“What we are currently experiencing is the brain death of NATO,” stated French president Emmanuel Macron in an interview with The Economist in 2019.
“America is turning its back on us,” he declared to everyone’s annoyance, as if he decried it wantonly. Macron’s analysis was prescient, as even the staunchest supporters of NATO will now have to admit. But the alliance was not so much brain-dead, suffering from the sudden haemorrhage of its raison d’etre after the implosion of the USSR, but from acquired immune deficiency syndrome. It is an unhealthy body.
NATO, in the words of its first secretary general, General Hastings Ismay (1952-1957), was formed “to keep the Russians out, the Americans in and the Germans down”. It evolved from a defence pact between the UK and France, later including the Benelux countries, against German aggression.
From 1949 onwards the US transformed it into a line of defence against a menacing Soviet Union, which had turned Eastern Europe speedily into puppet regimes. West Germany was admitted in 1955 and used as a forward base against Russia. At the height of the Cold War, 400,000 US soldiers were barracked in Europe, mainly in Germany and Italy. It was to “keep the Russians out” in earnest. But the BRD (West Germany) remained an occupied country.
Germany did not have to wait for NATO membership to receive economic and military support from the Americans. Generous grants ‒ the German Marshall Fund ‒ helped rebuild the destroyed country.

Stored data entries
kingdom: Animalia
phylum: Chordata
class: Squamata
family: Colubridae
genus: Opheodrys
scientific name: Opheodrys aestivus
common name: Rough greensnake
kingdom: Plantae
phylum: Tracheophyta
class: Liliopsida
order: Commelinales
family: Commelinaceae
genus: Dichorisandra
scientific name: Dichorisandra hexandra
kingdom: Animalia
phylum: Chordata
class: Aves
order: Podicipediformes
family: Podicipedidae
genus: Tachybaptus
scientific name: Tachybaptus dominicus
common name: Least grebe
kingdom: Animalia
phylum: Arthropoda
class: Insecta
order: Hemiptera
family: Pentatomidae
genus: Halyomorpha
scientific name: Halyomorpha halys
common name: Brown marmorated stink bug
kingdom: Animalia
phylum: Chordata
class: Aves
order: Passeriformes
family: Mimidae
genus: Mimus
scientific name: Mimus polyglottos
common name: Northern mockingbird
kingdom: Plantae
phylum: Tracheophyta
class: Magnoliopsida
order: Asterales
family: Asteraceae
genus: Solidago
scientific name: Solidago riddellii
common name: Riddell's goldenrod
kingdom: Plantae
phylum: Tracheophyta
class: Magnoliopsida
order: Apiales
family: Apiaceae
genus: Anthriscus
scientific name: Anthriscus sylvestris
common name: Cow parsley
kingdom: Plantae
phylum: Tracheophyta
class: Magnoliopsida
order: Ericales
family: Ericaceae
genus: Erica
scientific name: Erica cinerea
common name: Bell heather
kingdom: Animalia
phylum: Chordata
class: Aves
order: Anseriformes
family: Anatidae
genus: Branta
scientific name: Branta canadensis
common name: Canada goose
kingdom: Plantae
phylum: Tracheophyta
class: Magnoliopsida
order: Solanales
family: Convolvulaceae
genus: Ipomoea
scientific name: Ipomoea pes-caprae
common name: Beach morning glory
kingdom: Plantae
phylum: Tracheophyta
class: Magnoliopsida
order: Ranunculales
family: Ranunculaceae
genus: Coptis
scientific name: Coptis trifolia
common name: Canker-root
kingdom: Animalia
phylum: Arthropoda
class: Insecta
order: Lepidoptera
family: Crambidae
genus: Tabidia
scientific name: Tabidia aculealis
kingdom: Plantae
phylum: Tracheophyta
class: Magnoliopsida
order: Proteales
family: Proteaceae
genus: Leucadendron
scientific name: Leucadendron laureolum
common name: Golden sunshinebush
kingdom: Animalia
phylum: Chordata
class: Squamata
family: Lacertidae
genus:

• _WHAT YOU SHOULD DO_:
Continue the commentary on NATO from its last sentence, about the German Marshall Fund grants that helped rebuild Germany.

• _ANSWER SPACE_:
When Stalin imposed a land blockade on Berlin in 1948, the US army, with the help of Great Britain, supplied Berlin by air. Food, petrol, everything necessary was flown in, even new trees for Berlin’s denuded Tiergarten park. In 1963, 20 months after the Berlin Wall was erected, President John F Kennedy gave his famous “Ich bin ein Berliner” speech to 120,000 Berliners in front of the town hall.
When the Berlin Wall was brought down in 1989 and the former Communist block rapidly disintegrated, governments in Western Europe, looking at an enfeebled and much friendlier Russia, started to question the purpose of NATO.
Gorbachev and 41st US President George H.W. Bush agreed to allow German Chancellor Helmut Kohl to reunite both Germanies, the BRD and DDR (East Germany). Russia’s angst about the ex-DDR now becoming the next, new NATO outpost was becalmed with reassuring promises.
The Cold War was over in earnest, why would a defence alliance against the Soviet Union now expand?
A new security architecture including Russia was envisaged.
Europe’s policymakers may have seen it that way. But the United States saw an opportunity going to waste. Without Soviet resistance they could expand their geostrategic reach, hoodwinking and humiliating an old foe. They only had somehow to make plausible that they wished to stay in Europe, which saw no need for it.
First, they tried to give NATO, bereft of its anti-Soviet purpose, a new lease of life with nebulous, all-world programmes, to the consternation and head-scratching of many European politicians. Then they started to advocate its rapid extension.
Their blueprint included not only former Warsaw Pact countries, like Poland, Czechoslovakia and Hungary but also the ex-Soviet republics of Lithuania, Latvia and Estonia, as well as Georgia and Ukraine. For old Europe, this looked dangerously provocative. How to explain this to their new, Russian friends? Why on earth now, when it’s all over?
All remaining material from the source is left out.